French writer (1719–1792)

Jacques Cazotte (/fr/; 17 October 1719 – 25 September 1792) was a French writer and a monarchist. He predicted the Reign of Terror and was guillotined shortly after.

==Life==
Born in Dijon, he was educated by the Jesuits. Cazotte then worked for the French Ministry of
the Marine. From 1747 to 1759, he was a colonial administrator on Martinique, working for the Department of the Marine. Due to ill health, he returned to France in 1759.

It was not until his return to Paris in 1760 with the rank of commissioner-general that he made his public debut as an author. His first attempts, a mock romance and a coarse song, gained so much popularity, both in the Court and among the people, that he was encouraged to try something more ambitious. He accordingly produced his romance, Les Prouesses inimitables d'Ollivier, marquis d'Edesse.

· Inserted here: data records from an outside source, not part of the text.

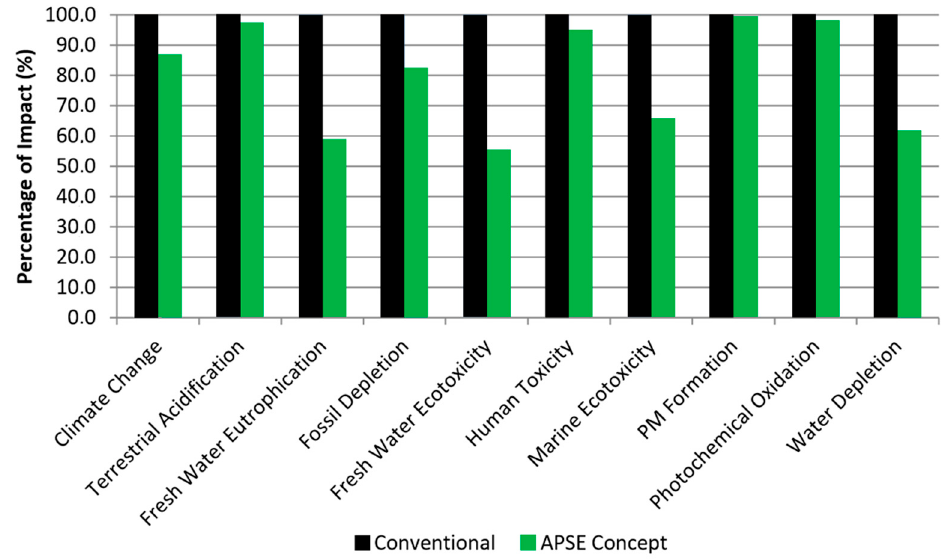
Figure 7. Results of LCIA, total significant impact over 60 years.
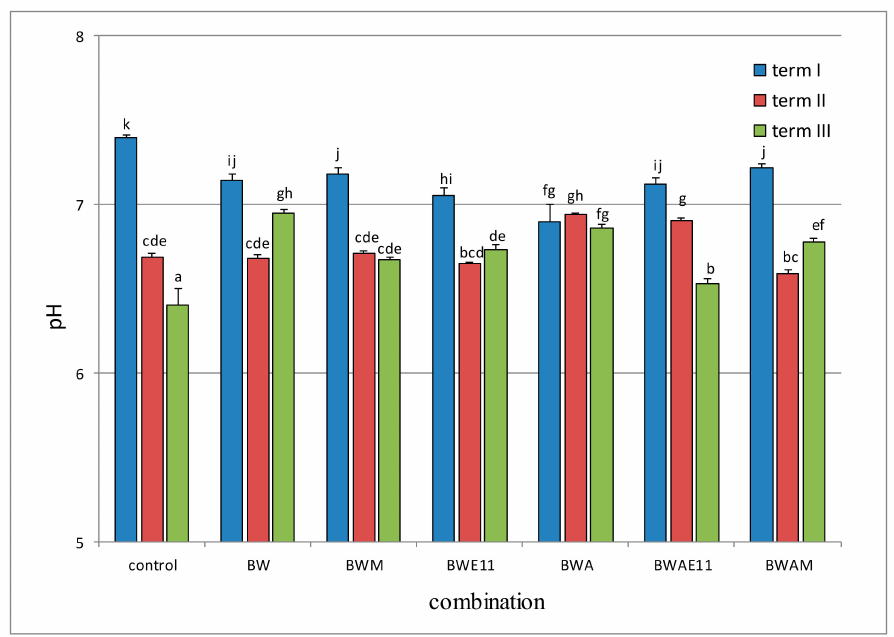
Figure 4. The changes of the pH value of soil. Explanation: Means followed by the same letters do not differ significantly at p ≤ 0.05; control—the control variant without fertilisers, BW—biochar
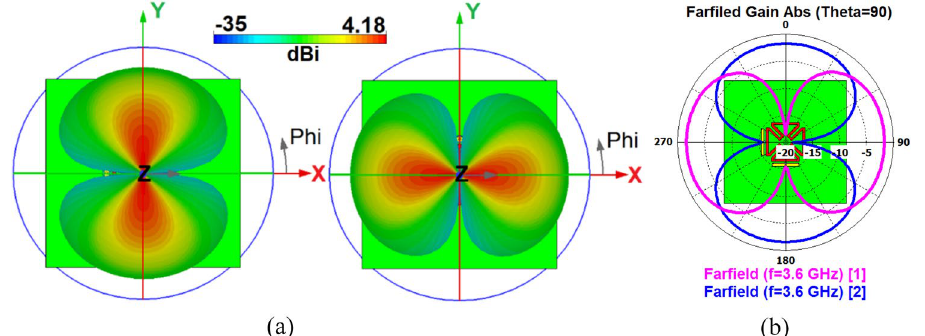
Figure 3. ( a ) 3D and ( b ) 2D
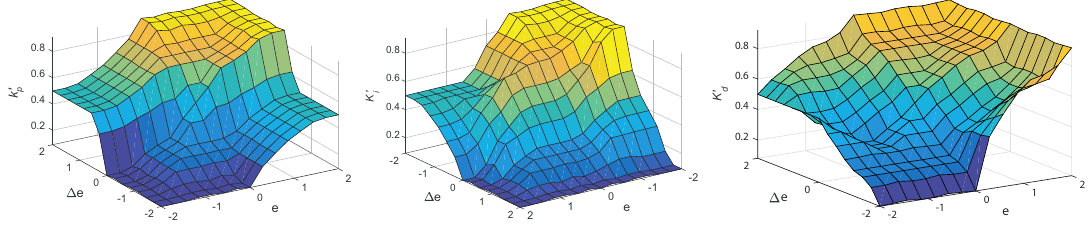
Figure 15. Surface view of the fuzzy supervisor for K (cid:48) p , K (cid:48)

Cazotte wrote a number of fantastic oriental tales, such as his children's fairy tale La patte du chat
(The Cat's Paw, 1741) and the humorous Mille et une fadaises, Contes a dormir debout
(The Thousand and One Follies, Tales to Sleep Upright 1742). His first success was with a "poem" in twelve cantos, and in prose intermixed with verse, entitled Ollivier (2 vols, 1762), followed in 1771 by another romance, the Lord Impromptu. But the most popular of his works was Le Diable amoureux (The Devil in Love, 1772), a fantastic tale in which the hero raises the Devil. The value of the story lies in the picturesque setting, and the skill with which its details are carried out.

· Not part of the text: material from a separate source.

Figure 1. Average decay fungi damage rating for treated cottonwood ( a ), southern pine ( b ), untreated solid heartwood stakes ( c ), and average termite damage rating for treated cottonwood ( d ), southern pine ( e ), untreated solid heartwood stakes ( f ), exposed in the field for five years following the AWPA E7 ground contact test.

Cazotte copy-edited, adapted, and expanded French translations of tales actually and supposedly belonging to the Thousand and One Nights provided to him by the Syrian priest Dom Denis Chavis. These stories were published in Geneva in 1788–89, independently as Continuation des Mille et Une Nuits and, in the Cabinet des Fées anthology, as Suites des Mille et Une Nuits (1788–1789).

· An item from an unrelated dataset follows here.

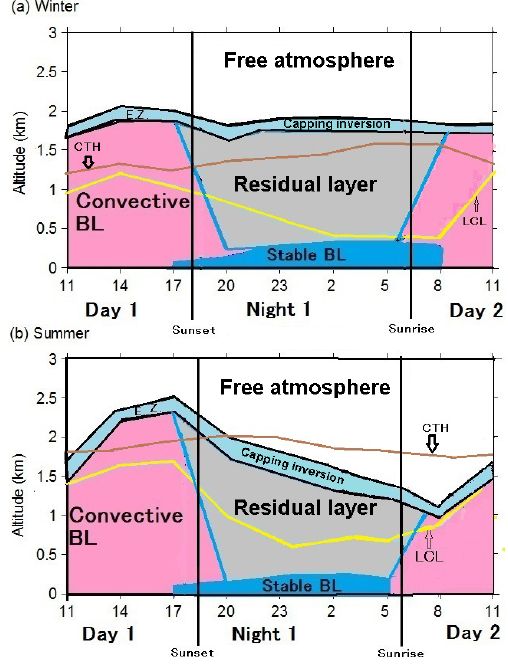
Figure 12. Schematic diagram of the vertical cross section of the mean ABL structure along with LCL and CTH during the (a) winter (DJF) and (b) summer monsoon (JJA) seasons over Gadanki. E.Z. indicates entrainment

Cazotte possessed such extreme facility that he is said to have dashed off a seventh canto of Voltaire's Guerre civile de Genève in a single night. Circa 1775, Cazotte embraced the creed of the Illuminati and declared himself possessed of the power of prophecy. It was upon this event that Jean-François de la Harpe based his famous jeu d'esprit, in which he represents Cazotte as prophesying the most minute events of the French Revolution. Near the end of his life, Cazotte became a follower of the Martinist mysticism of Martinez de Pasqually, and became a "mystical monarchist". Upon the discovery of some of his counter-revolutionary letters in August 1792, Cazotte was arrested. He escaped for a time through the efforts of his daughter but was guillotined in September.

==Writings==
A complete edition of his work was published as the Œuvres badines et morales, historiques et philosophiques de Jacques Cazotte (4 vols, 1816–1817), though more than one collection appeared during his lifetime. Cazotte's work was an influence on later fantasy writers
such as E. T. A. Hoffmann, Charles Nodier, Gérard de Nerval and Théophile Gautier.

- Prophetie de Cazotte (Reputed)
- Ollivier, 1762.
- Le Diable amoureux (The Devil in Love), 1772.
- A Thousand and One Follies, and His Most Unlooked-for Lordship. Translated by Eric Sutton, with an introduction by Storm Jameson, 1927.
- Continuation des Mille et Une Nuits (1788-1789): Cazotte edited many of the tales and invented some of them.